__To do__
Beginning with the line below that contains "Bonsai workflow used" and ending with the line that contains "for more details.", copy every line exactly. Copy nothing else.

[Collection entries]
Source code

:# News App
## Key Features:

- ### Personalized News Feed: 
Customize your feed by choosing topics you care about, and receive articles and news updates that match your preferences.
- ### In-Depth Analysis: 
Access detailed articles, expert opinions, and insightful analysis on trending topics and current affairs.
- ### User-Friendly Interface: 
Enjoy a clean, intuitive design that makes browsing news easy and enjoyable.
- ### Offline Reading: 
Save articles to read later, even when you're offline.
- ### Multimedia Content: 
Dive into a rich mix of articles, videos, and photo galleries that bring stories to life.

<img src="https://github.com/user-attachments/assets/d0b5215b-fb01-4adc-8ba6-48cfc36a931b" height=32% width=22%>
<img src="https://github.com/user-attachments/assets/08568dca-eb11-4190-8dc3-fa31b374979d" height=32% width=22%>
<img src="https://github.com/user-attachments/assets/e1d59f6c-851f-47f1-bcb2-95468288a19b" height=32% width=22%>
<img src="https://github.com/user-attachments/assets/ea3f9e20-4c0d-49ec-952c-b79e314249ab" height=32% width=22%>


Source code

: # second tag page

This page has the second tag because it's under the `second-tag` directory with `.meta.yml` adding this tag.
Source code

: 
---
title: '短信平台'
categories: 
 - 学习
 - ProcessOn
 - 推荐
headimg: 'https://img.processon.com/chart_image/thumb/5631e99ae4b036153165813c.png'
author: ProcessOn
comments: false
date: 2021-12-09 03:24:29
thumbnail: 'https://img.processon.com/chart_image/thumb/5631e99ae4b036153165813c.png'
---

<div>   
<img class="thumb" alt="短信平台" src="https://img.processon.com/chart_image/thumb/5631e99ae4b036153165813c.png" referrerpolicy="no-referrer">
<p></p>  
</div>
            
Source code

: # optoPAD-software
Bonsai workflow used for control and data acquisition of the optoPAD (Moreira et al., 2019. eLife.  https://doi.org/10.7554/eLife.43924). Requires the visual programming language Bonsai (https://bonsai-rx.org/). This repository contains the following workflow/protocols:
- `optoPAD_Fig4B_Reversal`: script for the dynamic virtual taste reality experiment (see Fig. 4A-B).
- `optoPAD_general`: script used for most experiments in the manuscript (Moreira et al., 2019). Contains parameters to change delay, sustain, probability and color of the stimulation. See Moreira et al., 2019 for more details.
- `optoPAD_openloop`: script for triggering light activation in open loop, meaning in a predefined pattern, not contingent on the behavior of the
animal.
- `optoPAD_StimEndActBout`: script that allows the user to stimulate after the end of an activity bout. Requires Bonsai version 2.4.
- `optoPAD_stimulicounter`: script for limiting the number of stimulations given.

__Response__
Bonsai workflow used for control and data acquisition of the optoPAD (Moreira et al., 2019. eLife.  https://doi.org/10.7554/eLife.43924). Requires the visual programming language Bonsai (https://bonsai-rx.org/). This repository contains the following workflow/protocols:
- `optoPAD_Fig4B_Reversal`: script for the dynamic virtual taste reality experiment (see Fig. 4A-B).
- `optoPAD_general`: script used for most experiments in the manuscript (Moreira et al., 2019). Contains parameters to change delay, sustain, probability and color of the stimulation. See Moreira et al., 2019 for more details.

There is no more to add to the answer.